Thanks to reader, Olivia, who also recommends to turn off the paging file in not only the system properties, but also in the registry. I haven’t noticed any particular difference in performance after editing the registry, but I figure it couldn’t hurt. If anyone notices a difference, please let me know.
You should not disable the paging file if you have not upgraded the RAM to the 1.5G maximum. If the computer does not have enough available real memory and no virtual memory, the system will crash. However, if you have upgraded the RAM, turning off the paging file will make your netbook a bit faster. First turn off the paging file in the system. You can disable it in the control panel:
CONTROL PANEL > SYSTEM > SYSTEM >ADVANCED(tab) > PERFORMANCE(SETTINGS) > ADVANCED(tab) > VIRTUAL MEMORY(CHANGE)
Reader Olivia suggests to also turn off the paging file in the registry:
START > RUN > (type) REGEDIT
Follow the directory structure to: HKEY_LOCAL_MACHINE\SYSTEM\CurrentControlSet\Contro l\Session Manager\Memory Management\DisablePagingExecutive
Double click DisablePagingExecutive
Set the value to be “1″
Restart your computer
Larry, a MS MCSA commented advising against doing this and explains in detail why.
There is a great deal of confusion on the internet regarding the pagefile and the “DisablePagingExecutive” registry entry.

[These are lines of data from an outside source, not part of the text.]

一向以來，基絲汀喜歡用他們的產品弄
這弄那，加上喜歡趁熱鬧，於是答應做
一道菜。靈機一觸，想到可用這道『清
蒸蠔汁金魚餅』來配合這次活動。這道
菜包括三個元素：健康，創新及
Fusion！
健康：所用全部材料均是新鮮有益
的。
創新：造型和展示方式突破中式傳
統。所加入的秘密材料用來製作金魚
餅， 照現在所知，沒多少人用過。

This article is as confused as any I have seen.
Disabling the pagefile will most certainly NOT prevent paging. It will probably increase it. Paging of program code, DLL’s etc., can not be prevented and does not use the pagefile. There is no need to copy this code to the pagefile as it can simply be reloaded from the original files. Disabling the pagefile only prevents paging of modified data. This unbalances the memory management system and will probably impair performance. In some cases this impairment can be severe.
The “DisablePagingExecutive” registry entry actually has nothing to do with the pagefile. This setting only effects paging of a small portion of the Kernel and this does not use the pagefile. By default Windows will keep frequently accessed portions of the kernel in RAM whenever possible. Only in the event of heavy memory load would it be paged out. Enabling the setting will force portions of the Kernel to remain in RAM at all times, even if they are rarely used. It is generally best to allow Windows to page as necessary and not impose arbitrary restrictions.

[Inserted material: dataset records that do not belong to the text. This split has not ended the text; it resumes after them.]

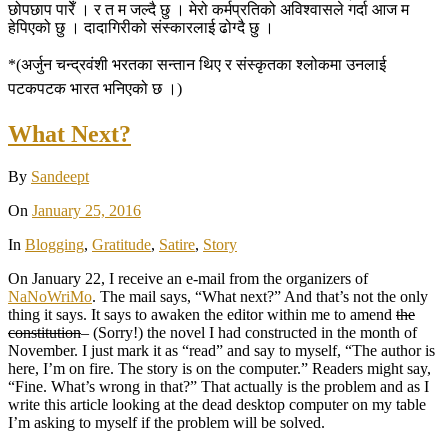
छोपछाप पारेँ । र त म जल्दै छु । मेरो कर्मप्रतिको अविश्वासले गर्दा आज म
हेपिएको छु । दादागिरीको संस्कारलाई ढोग्दै छु ।
*(अर्जुन चन्द्रवंशी भरतका सन्तान थिए र संस्कृतका श्लोकमा उनलाई
पटकपटक भारत भनिएको छ ।)
What Next?
By
Sandeept
On
January 25, 2016
In
Blogging
,
Gratitude
,
Satire
,
Story
On January 22, I receive an e-mail from the organizers of
NaNoWriMo
. The mail says, “What next?” And that’s not the only
thing it says. It says to awaken the editor within me to amend
the
constitution
– (Sorry!) the novel I had constructed in the month of
November. I just mark it as “read” and say to myself, “The author is
here, I’m on fire. The story is on the computer.” Readers might say,
“Fine. What’s wrong in that?” That actually is the problem and as I
write this article looking at the dead desktop computer on my table
I’m asking to myself if the problem will be solved.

I would strongly urge all who read this not to make any changes in system settings unless you understand what they do. Doing this can cause serious problems as well as impairing performance. The internet is notorious for spreading misinformation. The descriptions of these settings is rarely adequate and is often wrong.
Unless you really understand a system setting and have a specific reason to change it – LEAVE IT ALONE.
Thanks Larry for taking the time to write and explain.